We recommend that you only apply for one credit card at a time and wait two months to apply for another. This gives your credit score time to recover from the difficulties while allowing you to make an informed decision on which cards you want to add to your wallet.
What counts as income on a credit card application
When you apply for a credit card, you will need to complete an online application (or a paper application, if applying by mail or in branch) and provide your earnings. In addition to basic income information, your credit card issuer will also want to know your employer’s name and contact information. Although you don’t need a certain income to get a credit card, the number you provide can impact both your approval and your credit limit.
If you are over 21, you can list any income to which you have a “reasonable expectation of access”. This means that in addition to your salary from your full-time job, you can include a spouse’s income (if you have access to that money), a parent’s allowances, and the income of a freelancer or contractor. parallel work. For students, income from a credit card application can even include scholarship and grant money left over after paying tuition and other school expenses.
After being approved
Two things you need to do to build your credit
Credit scores are calculated using mathematical models.

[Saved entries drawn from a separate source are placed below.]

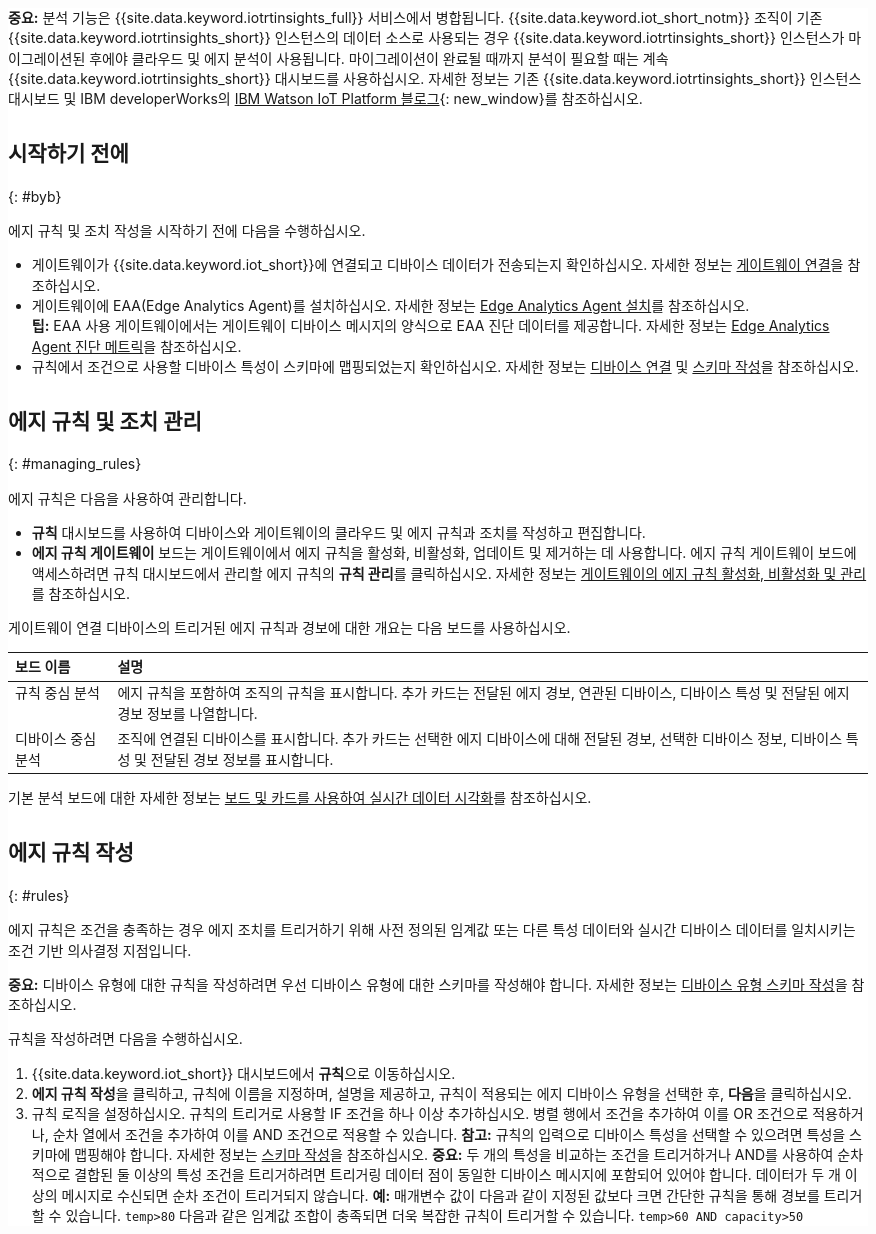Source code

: **중요:** 분석 기능은 {{site.data.keyword.iotrtinsights_full}} 서비스에서 병합됩니다. {{site.data.keyword.iot_short_notm}} 조직이 기존 {{site.data.keyword.iotrtinsights_short}} 인스턴스의 데이터 소스로 사용되는 경우 {{site.data.keyword.iotrtinsights_short}} 인스턴스가 마이그레이션된 후에야 클라우드 및 에지 분석이 사용됩니다. 마이그레이션이 완료될 때까지 분석이 필요할 때는 계속 {{site.data.keyword.iotrtinsights_short}} 대시보드를 사용하십시오. 자세한 정보는 기존 {{site.data.keyword.iotrtinsights_short}} 인스턴스 대시보드 및 IBM developerWorks의 [IBM Watson IoT Platform 블로그](https://developer.ibm.com/iotplatform/2016/04/28/iot-real-time-insights-and-watson-iot-platform-a-match-made-in-heaven/){: new_window}를 참조하십시오.  

## 시작하기 전에
{: #byb}

에지 규칙 및 조치 작성을 시작하기 전에 다음을 수행하십시오.
- 게이트웨이가 {{site.data.keyword.iot_short}}에 연결되고 디바이스 데이터가 전송되는지 확인하십시오. 자세한 정보는 [게이트웨이 연결](gateways/dashboard.html)을 참조하십시오.
- 게이트웨이에 EAA(Edge Analytics Agent)를 설치하십시오. 자세한 정보는 [Edge Analytics Agent 설치](gateways/dashboard.html#edge)를 참조하십시오. </br> **팁:** EAA 사용 게이트웨이에서는 게이트웨이 디바이스 메시지의 양식으로 EAA 진단 데이터를 제공합니다. 자세한 정보는 [Edge Analytics Agent 진단 메트릭](#eaa_metrics)을 참조하십시오.
- 규칙에서 조건으로 사용할 디바이스 특성이 스키마에 맵핑되었는지 확인하십시오. 자세한 정보는 [디바이스 연결](iotplatform_task.html) 및 [스키마 작성](im_schemas.html)을 참조하십시오.

## 에지 규칙 및 조치 관리  
{: #managing_rules}

에지 규칙은 다음을 사용하여 관리합니다.
- **규칙** 대시보드를 사용하여 디바이스와 게이트웨이의 클라우드 및 에지 규칙과 조치를 작성하고 편집합니다.
- **에지 규칙 게이트웨이** 보드는 게이트웨이에서 에지 규칙을 활성화, 비활성화, 업데이트 및 제거하는 데 사용합니다. 에지 규칙 게이트웨이 보드에 액세스하려면 규칙 대시보드에서 관리할 에지 규칙의 **규칙 관리**를 클릭하십시오. 자세한 정보는 [게이트웨이의 에지 규칙 활성화, 비활성화 및 관리](#manage)를 참조하십시오.

게이트웨이 연결 디바이스의 트리거된 에지 규칙과 경보에 대한 개요는 다음 보드를 사용하십시오.

 |보드 이름 | 설명  |  
 |:---|:---|  
  |규칙 중심 분석 | 에지 규칙을 포함하여 조직의 규칙을 표시합니다. 추가 카드는 전달된 에지 경보, 연관된 디바이스, 디바이스 특성 및 전달된 에지 경보 정보를 나열합니다. |  
 |디바이스 중심 분석 | 조직에 연결된 디바이스를 표시합니다. 추가 카드는 선택한 에지 디바이스에 대해 전달된 경보, 선택한 디바이스 정보, 디바이스 특성 및 전달된 경보 정보를 표시합니다. |

 기본 분석 보드에 대한 자세한 정보는 [보드 및 카드를 사용하여 실시간 데이터 시각화](data_visualization.html#default_boards)를 참조하십시오.


## 에지 규칙 작성
{: #rules}

에지 규칙은 조건을 충족하는 경우 에지 조치를 트리거하기 위해 사전 정의된 임계값 또는 다른 특성 데이터와 실시간 디바이스 데이터를 일치시키는 조건 기반 의사결정 지점입니다.

**중요:** 디바이스 유형에 대한 규칙을 작성하려면 우선 디바이스 유형에 대한 스키마를 작성해야 합니다. 자세한 정보는 [디바이스 유형 스키마 작성](im_schemas.html)을 참조하십시오.

규칙을 작성하려면 다음을 수행하십시오.
1. {{site.data.keyword.iot_short}} 대시보드에서 **규칙**으로 이동하십시오.
2. **에지 규칙 작성**을 클릭하고, 규칙에 이름을 지정하며, 설명을 제공하고, 규칙이 적용되는 에지 디바이스 유형을 선택한 후, **다음**을 클릭하십시오.  
3. 규칙 로직을 설정하십시오.
규칙의 트리거로 사용할 IF 조건을 하나 이상 추가하십시오.
병렬 행에서 조건을 추가하여 이를 OR 조건으로 적용하거나, 순차 열에서 조건을 추가하여 이를 AND 조건으로 적용할 수 있습니다.
**참고:** 규칙의 입력으로 디바이스 특성을 선택할 수 있으려면 특성을 스키마에 맵핑해야 합니다. 자세한 정보는 [스키마 작성](im_schemas.html)을 참조하십시오.
**중요:** 두 개의 특성을 비교하는 조건을 트리거하거나 AND를 사용하여 순차적으로 결합된 둘 이상의 특성 조건을 트리거하려면 트리거링 데이터 점이 동일한 디바이스 메시지에 포함되어 있어야 합니다. 데이터가 두 개 이상의 메시지로 수신되면 순차 조건이 트리거되지 않습니다. **예:**
매개변수 값이 다음과 같이 지정된 값보다 크면 간단한 규칙을 통해 경보를 트리거할 수 있습니다.
`temp>80`
다음과 같은 임계값 조합이 충족되면 더욱 복잡한 규칙이 트리거할 수 있습니다.
`temp>60 AND capacity>50`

The most common model, FICO, uses five main factors, each weighted differently. Two factors, payment history and amounts owed make up 65% of your credit score. This means that these two factors are the most important in building – or destroying – your credit score.
The first factor, payment history, takes into account whether you paid your bills on time. It’s a simple concept, but more than a third of your score is determined by this factor. If automatic payment is an option, take advantage of it.
The second factor, amounts owed or credit usage, accounts for thirty percent of your credit score. It’s the ratio of your total credit card debt to your total available credit (your credit limit), and you want it low. For example, having a balance of $500 while you have a credit limit of $1,000 gives you a utilization rate of 50%. There is no set number too high, but a good rule of thumb is to keep it below 30% at all times.
Never wear balance if you can avoid it
If you’ve ever heard that having a small balance on your credit card is good for your credit, know that’s a myth. There’s no upside to doing this, and the downside is that you’ll accrue interest on that balance, even if it’s tiny.
It’s best to use your credit card like a debit card, only buying things you can pay for directly. This way, you’ll never have trouble paying your bill in full each month. If you are unable to pay the entire bill, pay at least the minimum payment required by the due date. You’ll start earning interest on whatever’s left over, but it’s better than not paying anything and suffering the consequences of late payment.
Consider upgrading your credit card instead of canceling it
After using your first credit card responsibly for a while, your credit score will likely improve, qualifying you for a higher class of credit cards. What you don’t want to do is close the credit card account, as that will erase that line of credit from your credit report. Unless you are charged a fee to keep the account open, there is no reason to close it.
There are two best choices. The first is to apply for whatever new credit card you want, but keep the old card open, perhaps tucking it away in your wallet. The other is to call your current credit card issuer and ask if you can upgrade to a better credit card with that same issuer. This shouldn’t require a new application or credit application. In some cases, you may even benefit from a lower interest rate or a higher credit limit.
The bottom line
It can be scary to start using credit cards, but it’s also a key part of learning about credit. Start small. You might want to get a basic card with no annual fee to start with and use it for small purchases. The important thing is to build a strong payment history that will help you qualify for top rewards cards in the future.